Well, there are going to be lazy hospitals… and bad insurance programs that really don’t want to pay and do everything they can to get out of it. Just like there are in the US.
Heck. Look at the web page of this “Medical Audit Professionals”.
“We work for your profit”
“Our goal is to provide you with services, and tools that preserve the company and individual assets while helping to improve profitability”
“Our company is comprised of a team of experts in the financial medical cost containment and insurance business industry”
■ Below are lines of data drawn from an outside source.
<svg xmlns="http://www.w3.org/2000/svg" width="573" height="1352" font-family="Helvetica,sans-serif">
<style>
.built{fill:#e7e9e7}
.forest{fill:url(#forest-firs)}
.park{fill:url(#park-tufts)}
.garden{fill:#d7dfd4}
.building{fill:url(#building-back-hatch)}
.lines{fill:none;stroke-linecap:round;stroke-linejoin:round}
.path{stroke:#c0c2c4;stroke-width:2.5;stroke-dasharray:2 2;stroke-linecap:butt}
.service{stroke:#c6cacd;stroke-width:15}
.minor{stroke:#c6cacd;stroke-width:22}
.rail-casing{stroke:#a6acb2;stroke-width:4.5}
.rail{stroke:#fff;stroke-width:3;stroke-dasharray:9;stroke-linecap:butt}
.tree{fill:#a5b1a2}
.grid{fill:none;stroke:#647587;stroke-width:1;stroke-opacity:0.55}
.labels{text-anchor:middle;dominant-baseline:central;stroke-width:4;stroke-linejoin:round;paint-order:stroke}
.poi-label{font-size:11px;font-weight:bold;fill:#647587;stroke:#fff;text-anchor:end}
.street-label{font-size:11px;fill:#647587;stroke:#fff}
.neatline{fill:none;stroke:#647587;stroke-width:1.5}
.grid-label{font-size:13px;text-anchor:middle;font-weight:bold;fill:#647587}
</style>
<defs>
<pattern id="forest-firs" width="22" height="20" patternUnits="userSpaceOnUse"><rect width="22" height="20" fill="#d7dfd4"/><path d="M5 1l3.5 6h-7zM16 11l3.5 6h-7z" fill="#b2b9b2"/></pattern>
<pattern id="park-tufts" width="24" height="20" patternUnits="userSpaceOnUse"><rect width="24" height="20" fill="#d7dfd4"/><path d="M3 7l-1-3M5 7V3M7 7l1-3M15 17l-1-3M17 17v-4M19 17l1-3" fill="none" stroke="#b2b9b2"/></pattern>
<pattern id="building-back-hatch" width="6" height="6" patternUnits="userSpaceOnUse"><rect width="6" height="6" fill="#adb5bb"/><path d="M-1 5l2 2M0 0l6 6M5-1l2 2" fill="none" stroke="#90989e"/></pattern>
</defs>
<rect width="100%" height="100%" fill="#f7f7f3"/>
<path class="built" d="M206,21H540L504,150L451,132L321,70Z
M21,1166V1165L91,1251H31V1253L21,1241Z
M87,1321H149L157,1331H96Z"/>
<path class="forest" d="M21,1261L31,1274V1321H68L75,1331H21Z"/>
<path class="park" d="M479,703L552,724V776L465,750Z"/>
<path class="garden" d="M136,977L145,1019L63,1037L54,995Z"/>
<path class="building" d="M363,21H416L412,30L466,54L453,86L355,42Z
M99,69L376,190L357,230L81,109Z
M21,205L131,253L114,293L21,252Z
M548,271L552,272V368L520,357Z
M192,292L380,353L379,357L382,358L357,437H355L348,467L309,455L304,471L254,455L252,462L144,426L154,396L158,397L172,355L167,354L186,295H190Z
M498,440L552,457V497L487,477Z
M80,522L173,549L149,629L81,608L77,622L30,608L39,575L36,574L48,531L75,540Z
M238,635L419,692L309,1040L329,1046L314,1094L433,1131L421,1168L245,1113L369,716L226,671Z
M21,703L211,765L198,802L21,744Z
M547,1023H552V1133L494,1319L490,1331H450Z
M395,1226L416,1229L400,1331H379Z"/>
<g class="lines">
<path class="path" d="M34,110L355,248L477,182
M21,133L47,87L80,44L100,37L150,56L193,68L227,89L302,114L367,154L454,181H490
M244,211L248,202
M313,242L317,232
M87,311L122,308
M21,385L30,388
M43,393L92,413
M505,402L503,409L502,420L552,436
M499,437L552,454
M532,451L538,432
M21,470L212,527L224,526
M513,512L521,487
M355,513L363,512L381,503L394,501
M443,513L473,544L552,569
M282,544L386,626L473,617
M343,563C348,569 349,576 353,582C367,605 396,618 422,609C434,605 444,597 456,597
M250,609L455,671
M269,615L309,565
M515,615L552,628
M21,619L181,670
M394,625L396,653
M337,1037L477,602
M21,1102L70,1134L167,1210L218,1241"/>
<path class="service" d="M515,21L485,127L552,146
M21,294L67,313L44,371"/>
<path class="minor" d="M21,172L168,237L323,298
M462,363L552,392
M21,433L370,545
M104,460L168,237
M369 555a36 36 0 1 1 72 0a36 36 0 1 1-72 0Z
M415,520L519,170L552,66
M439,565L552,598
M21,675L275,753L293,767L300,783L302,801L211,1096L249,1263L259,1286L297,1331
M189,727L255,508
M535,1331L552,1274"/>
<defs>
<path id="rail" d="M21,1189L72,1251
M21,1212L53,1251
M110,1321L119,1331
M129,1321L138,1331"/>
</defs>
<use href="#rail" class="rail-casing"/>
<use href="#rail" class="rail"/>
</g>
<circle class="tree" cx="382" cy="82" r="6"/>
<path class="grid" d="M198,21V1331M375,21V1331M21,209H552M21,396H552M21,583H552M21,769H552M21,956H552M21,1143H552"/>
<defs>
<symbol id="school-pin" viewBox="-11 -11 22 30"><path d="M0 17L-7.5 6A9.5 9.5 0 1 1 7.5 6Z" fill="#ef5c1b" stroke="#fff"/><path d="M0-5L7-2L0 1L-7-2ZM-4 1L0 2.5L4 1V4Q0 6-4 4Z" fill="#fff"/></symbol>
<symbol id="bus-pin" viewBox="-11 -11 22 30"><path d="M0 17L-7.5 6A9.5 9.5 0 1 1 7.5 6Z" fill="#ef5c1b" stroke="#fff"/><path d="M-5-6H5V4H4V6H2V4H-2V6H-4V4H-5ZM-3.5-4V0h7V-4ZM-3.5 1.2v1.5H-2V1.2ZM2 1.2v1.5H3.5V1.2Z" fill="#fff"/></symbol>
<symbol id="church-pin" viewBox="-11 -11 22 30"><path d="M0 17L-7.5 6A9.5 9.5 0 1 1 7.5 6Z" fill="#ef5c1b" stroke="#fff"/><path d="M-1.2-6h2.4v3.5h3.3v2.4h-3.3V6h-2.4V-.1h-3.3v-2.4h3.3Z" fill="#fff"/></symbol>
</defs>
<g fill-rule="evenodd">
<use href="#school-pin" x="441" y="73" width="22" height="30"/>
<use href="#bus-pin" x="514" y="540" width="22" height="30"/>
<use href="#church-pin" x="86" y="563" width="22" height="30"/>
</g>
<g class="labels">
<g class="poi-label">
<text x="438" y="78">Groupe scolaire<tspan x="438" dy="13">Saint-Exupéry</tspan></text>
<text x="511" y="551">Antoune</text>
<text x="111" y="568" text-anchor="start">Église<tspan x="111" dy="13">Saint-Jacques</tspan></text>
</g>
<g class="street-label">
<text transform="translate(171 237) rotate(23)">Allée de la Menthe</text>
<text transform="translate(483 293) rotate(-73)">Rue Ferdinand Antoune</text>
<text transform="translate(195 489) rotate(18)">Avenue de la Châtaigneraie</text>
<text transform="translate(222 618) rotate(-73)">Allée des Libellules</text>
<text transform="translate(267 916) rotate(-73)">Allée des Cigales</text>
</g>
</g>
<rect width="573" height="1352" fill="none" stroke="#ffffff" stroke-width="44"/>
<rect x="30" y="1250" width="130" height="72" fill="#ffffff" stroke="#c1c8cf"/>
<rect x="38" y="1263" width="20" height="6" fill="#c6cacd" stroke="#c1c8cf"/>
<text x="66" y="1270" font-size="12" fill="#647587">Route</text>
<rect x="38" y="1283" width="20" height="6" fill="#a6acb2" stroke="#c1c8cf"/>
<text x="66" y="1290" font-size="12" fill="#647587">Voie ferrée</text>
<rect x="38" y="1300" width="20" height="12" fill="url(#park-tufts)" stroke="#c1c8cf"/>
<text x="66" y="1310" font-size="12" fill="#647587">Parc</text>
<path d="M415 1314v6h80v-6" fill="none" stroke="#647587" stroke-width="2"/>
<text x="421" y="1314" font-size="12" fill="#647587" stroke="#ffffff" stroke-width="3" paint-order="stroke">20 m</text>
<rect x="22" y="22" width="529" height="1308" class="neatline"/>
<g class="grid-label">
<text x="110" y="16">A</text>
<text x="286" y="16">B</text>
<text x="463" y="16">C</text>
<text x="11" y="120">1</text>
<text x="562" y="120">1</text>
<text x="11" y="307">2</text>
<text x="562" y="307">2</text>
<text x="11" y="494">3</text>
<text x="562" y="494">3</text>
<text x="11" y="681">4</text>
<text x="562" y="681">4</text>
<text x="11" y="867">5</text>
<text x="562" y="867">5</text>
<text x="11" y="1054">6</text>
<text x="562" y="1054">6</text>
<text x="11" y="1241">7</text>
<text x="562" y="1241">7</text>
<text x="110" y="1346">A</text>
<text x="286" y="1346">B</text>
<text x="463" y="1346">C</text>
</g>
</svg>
Whose side are they on, I wonder. Oh yes I know all insurers are looking out for their profits and and for fraud and the like. But is there any counterbalance? Where is the sales and marketing side to point out to a common boss that looking like assholes when push comes to shove isn’t necessarily a good idea? I think a common thread of all of these “fintech”-like “insurers” is that they’re tech/marketing shells over third party services with fairly thin resources. It sounds good but is that really want you wanted?
And then there is just the factor of “I am in pain NOW and I ended up HERE and didn’t have a choice in the matter because I was unconscious/wigged out/etc”. One insurer may do and have as you say. Another one might well do a shoddy job of it. And how do you know before signing up?
I don’t know. My wife had a really bad accident in Scotland. There was no time to call ahead, or to wait for a MAP. You went to the ER and the bill was going to be whatever the hell it was going to be. The last thing you’re thinking about is whether your insurer is going to pay for this. I called UHC after the fact, got an RN in 5 minutes, and found there was zero question of who was paying and that RN ended up fighting with NHS because NHS refused to let her leave out of fear of a blood clot in her lung even though UHC knew that and had arranged special pressurized medjet to get her out - when the cheapest thing to do was let NHS deal with it. It was dead clear whose side she was on. The only real thing that was hard was her asking “so where do you want to go” and she didn’t offer much advice. But I suppose that, when your choices are Mount Sinai, NYU-Langone, and NYP/Weill Cornell, did it really truly matter?
(As an aside. These are things people don’t normally think about - where WOULD you go if you needed something serious? I certainly never had. Now, we know we prefer NYP/Cornell system though we wish we’d picked HSS.)
In the end, stupidly, I DID have to pay NHS and get reimbursed, which sucked. But I think it was because NHS wasn’t going to let UHC pay. I forget. But it may well have been UHC policy, too.
(Once I was back, of course, I had to deal with all the US standard bullcrap of getting surprise out of network docs and bad billing and all that, but that’s just the standard US experience, and not what we’re talking about here. Though in Weill Cornell’s defense, they handed us to their one trauma-specialist plastic surgeon, clearly their best person, he even ran a lab doing research on new tech for dealing with trauma injuries - not a common thing in that field, sadly. And it wasn’t his fault that our UHC policy had a terrible method for rating payment for out of network docs.)
I guess all this is a lot easier than your situation though. NHS is going to charge whatever it’s going to charge, and there’s no real questions in anyone’s mind about whether they should cover or what the bill would be or choice of doctor. And yes, I pay through the nose for that policy. Well, my employer does, same diff.
But one core takeaway is yes, you really want a high-limit credit card or you’re taking your chances. If this had happened in UAE with a hospital demanding payment up front, with a policy demanding you pay and get reimbursed (and I’m sure some do)? And those of you digital nomads looking for bargain policies… it’s ok if you want to take that chance, but beware that you may well be getting what you pay for. Safety Wing depending on a third party means you’re not really dealing with the people making the serious decisions until maybe far too late. Whereas that UHC RN was clearly able to speak for and commit all of the resources of UHC right then and there, she owned the case until we got home and my wife was safely ensconced in a bed and she made sure of it. There never was a real question. I go abroad now knowing exactly where I stand. I suppose this sounds like an ad for UHC. It’s not meant to be, it’s meant to be an example of what “right” looks like, in contrast to this person’s experience.
I understand getting high limit offshore cards can be a problem. I think you can find banks that will do it if you can secure it with cash. But that isn’t an option for everyone. Call it a downside of the nomad lifestyle - you’re cutting ties, and that has consequences as well as benefits. For folks from some countries, maybe those benefits are somewhere between not-great and non-existent, of course, and it’s easy. But for others, those consequences may not be obvious. Especially those of us from the first world. We make lots of assumptions about our health based on “we’re healthy” and our country’s resources, and it’s super easy to ignore those tail risks because that’s what humans often do… it’s maybe worth thinking through what assumptions we’re unconsciously making and what we might be giving up and how we really feel about that.